[Opening EXTRACTED INFORMATION section]

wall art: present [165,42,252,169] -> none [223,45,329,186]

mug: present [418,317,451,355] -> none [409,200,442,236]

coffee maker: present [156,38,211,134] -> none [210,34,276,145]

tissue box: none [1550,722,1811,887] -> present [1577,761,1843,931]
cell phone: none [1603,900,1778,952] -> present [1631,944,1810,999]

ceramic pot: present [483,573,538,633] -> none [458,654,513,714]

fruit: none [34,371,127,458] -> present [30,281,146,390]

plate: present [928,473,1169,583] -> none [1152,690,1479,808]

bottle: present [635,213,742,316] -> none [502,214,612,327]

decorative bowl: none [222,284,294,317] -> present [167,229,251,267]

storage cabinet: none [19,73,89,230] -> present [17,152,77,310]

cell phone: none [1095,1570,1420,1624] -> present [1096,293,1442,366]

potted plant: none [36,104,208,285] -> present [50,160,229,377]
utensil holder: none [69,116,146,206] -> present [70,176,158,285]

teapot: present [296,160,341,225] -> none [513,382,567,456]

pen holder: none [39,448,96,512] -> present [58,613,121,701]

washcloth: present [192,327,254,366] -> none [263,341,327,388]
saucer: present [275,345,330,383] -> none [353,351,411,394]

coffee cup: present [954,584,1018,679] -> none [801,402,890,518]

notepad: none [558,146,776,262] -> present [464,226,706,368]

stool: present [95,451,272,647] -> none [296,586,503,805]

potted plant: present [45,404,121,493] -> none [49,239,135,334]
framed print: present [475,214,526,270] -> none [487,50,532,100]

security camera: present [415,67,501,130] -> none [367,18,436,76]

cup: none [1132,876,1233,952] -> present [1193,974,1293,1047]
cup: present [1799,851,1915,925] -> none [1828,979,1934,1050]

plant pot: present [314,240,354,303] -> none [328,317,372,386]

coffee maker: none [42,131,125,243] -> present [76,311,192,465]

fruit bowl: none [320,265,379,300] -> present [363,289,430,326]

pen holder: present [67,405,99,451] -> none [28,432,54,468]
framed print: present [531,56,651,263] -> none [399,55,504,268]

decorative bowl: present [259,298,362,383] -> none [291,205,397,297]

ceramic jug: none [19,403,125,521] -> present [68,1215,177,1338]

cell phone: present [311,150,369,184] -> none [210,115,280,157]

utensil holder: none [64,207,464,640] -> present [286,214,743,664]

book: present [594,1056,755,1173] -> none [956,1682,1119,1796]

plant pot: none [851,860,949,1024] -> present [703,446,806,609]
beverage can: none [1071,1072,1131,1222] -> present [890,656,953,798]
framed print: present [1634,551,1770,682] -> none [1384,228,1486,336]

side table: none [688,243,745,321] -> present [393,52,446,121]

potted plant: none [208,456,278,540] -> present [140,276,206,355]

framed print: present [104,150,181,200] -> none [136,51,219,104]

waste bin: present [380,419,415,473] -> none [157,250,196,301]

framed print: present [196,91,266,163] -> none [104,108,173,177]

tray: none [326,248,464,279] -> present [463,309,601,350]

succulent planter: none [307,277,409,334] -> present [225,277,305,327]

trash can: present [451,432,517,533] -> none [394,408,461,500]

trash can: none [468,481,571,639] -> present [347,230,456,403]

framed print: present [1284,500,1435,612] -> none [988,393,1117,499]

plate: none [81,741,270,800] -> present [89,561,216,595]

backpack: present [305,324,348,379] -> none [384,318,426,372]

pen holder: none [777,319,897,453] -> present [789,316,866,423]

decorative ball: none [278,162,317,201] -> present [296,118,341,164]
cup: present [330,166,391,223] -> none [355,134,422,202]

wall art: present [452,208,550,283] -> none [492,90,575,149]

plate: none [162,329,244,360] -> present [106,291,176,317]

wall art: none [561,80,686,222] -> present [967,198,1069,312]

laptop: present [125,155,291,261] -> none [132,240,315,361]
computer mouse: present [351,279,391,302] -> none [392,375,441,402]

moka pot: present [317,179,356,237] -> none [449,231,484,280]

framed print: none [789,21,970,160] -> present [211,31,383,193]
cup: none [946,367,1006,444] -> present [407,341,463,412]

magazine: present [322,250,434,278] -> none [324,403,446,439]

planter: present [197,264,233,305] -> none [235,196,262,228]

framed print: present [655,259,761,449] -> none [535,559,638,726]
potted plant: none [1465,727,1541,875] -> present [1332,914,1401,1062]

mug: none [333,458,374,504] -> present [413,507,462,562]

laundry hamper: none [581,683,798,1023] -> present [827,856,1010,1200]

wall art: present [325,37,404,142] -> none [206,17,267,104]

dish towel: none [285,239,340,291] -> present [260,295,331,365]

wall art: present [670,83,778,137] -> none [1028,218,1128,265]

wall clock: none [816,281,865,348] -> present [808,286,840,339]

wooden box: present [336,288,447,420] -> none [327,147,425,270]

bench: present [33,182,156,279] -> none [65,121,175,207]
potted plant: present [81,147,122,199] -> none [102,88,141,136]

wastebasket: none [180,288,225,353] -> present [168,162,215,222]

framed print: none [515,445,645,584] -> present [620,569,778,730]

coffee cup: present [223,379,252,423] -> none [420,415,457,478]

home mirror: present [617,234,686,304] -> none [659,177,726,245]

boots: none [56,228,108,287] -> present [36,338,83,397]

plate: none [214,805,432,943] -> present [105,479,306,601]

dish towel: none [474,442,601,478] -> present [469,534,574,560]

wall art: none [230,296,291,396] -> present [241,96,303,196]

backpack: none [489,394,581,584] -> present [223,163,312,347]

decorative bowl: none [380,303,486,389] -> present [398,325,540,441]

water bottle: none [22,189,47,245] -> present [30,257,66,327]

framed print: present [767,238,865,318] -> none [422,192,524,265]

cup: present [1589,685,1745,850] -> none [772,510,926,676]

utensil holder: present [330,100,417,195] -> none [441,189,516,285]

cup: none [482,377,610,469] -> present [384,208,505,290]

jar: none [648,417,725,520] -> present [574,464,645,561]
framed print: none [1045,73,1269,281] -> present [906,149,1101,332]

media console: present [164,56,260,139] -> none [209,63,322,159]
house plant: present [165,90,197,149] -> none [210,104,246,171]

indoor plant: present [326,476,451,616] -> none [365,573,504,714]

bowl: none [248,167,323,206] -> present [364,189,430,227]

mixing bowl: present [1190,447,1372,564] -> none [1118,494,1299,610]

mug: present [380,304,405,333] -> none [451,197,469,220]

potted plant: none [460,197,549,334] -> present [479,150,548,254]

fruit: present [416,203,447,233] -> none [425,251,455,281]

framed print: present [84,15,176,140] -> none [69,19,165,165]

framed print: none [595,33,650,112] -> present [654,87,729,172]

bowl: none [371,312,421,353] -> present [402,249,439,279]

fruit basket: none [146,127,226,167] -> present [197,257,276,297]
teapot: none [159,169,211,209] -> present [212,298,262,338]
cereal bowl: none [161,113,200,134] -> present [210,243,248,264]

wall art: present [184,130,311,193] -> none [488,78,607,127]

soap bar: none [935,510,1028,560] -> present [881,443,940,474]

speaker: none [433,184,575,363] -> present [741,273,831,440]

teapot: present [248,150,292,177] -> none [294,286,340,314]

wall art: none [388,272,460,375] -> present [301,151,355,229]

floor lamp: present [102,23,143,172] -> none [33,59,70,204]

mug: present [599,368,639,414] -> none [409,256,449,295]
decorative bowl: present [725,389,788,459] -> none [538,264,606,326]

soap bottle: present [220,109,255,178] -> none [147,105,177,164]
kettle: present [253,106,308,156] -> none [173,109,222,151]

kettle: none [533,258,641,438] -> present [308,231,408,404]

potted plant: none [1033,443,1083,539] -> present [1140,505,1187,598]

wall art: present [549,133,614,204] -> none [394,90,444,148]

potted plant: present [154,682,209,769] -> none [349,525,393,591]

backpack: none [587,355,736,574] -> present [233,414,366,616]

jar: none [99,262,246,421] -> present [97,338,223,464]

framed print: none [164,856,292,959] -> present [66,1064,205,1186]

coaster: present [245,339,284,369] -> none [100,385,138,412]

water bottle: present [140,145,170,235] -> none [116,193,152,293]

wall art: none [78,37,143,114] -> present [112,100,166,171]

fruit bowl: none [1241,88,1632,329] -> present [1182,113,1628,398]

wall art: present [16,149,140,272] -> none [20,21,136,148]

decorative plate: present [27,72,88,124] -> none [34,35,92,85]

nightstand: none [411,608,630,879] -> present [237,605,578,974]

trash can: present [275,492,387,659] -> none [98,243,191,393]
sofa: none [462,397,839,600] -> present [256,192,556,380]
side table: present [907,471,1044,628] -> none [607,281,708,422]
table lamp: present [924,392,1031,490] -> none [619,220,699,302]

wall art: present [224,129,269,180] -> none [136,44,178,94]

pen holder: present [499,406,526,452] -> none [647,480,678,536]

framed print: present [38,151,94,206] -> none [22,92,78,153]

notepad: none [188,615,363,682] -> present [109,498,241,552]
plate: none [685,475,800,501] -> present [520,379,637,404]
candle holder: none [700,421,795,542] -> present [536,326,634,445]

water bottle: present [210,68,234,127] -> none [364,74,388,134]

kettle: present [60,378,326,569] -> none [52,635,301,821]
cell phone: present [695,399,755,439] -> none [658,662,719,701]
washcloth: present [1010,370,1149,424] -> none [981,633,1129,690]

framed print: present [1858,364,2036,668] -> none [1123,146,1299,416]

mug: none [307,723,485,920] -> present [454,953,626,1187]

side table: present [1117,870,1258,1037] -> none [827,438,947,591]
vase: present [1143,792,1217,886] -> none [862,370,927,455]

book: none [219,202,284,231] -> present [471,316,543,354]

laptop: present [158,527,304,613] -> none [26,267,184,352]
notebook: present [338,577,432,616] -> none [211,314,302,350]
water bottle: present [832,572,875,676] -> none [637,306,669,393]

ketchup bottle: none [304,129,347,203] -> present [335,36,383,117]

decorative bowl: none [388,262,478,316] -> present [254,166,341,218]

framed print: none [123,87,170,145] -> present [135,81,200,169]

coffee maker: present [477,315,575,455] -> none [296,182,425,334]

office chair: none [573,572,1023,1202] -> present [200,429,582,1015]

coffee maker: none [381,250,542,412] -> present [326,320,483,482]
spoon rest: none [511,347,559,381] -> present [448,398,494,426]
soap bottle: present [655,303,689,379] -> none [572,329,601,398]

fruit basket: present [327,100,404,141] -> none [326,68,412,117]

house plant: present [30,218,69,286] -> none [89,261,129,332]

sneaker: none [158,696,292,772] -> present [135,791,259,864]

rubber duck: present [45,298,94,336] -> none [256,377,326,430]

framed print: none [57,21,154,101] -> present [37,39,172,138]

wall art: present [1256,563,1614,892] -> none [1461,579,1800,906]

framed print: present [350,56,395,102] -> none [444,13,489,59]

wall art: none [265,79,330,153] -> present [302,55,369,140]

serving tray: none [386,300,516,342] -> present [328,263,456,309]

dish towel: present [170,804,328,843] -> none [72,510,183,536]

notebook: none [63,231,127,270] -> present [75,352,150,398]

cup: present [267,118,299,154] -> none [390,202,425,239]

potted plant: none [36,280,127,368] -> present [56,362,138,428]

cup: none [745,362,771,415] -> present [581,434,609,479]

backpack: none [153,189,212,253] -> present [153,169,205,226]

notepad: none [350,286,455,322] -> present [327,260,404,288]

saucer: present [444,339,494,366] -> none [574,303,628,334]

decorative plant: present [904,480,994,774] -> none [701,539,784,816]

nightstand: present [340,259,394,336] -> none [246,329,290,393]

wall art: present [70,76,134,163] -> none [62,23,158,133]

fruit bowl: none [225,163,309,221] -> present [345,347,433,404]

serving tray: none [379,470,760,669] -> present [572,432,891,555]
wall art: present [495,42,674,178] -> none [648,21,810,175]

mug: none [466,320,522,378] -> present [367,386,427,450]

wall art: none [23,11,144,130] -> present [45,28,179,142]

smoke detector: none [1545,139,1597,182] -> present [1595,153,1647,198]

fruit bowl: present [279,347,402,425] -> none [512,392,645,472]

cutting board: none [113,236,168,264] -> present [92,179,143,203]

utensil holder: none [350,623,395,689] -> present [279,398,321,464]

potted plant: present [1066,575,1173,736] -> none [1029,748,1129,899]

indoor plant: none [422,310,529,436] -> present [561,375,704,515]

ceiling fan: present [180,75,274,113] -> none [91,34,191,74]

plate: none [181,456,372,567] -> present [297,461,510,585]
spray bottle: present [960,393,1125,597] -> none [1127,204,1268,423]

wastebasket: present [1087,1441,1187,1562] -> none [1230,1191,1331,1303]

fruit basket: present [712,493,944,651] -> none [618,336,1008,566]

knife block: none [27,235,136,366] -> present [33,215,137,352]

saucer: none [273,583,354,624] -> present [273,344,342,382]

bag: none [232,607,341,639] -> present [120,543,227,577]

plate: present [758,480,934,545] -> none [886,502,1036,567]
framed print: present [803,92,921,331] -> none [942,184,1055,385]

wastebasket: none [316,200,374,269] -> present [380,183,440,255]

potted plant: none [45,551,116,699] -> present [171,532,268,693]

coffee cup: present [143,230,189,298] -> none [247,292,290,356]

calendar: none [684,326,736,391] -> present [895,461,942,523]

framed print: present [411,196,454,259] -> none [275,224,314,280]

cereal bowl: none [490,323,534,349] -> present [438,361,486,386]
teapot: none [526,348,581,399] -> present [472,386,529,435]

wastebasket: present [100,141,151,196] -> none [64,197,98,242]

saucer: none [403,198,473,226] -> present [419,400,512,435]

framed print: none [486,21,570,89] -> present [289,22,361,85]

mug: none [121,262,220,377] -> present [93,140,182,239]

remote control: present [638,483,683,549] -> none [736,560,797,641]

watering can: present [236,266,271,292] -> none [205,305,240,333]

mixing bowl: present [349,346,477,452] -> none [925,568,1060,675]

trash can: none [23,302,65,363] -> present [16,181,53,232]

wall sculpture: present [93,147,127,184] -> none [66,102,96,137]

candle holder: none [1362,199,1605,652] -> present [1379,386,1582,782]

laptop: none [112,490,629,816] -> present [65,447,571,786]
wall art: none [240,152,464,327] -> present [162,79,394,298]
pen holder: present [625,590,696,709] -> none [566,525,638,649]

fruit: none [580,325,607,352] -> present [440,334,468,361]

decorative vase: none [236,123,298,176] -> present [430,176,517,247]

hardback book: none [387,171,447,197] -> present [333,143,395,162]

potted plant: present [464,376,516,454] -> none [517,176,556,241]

[Closing EXTRACTED INFORMATION section]

WHAT IS EXPECTED: A line qualifies when it holds the word "plate"; report all qualifying lines from the records above.

RESULT BELOW:
plate: present [928,473,1169,583] -> none [1152,690,1479,808]
plate: none [81,741,270,800] -> present [89,561,216,595]
plate: none [162,329,244,360] -> present [106,291,176,317]
plate: none [214,805,432,943] -> present [105,479,306,601]
decorative plate: present [27,72,88,124] -> none [34,35,92,85]
plate: none [685,475,800,501] -> present [520,379,637,404]
plate: none [181,456,372,567] -> present [297,461,510,585]
plate: present [758,480,934,545] -> none [886,502,1036,567]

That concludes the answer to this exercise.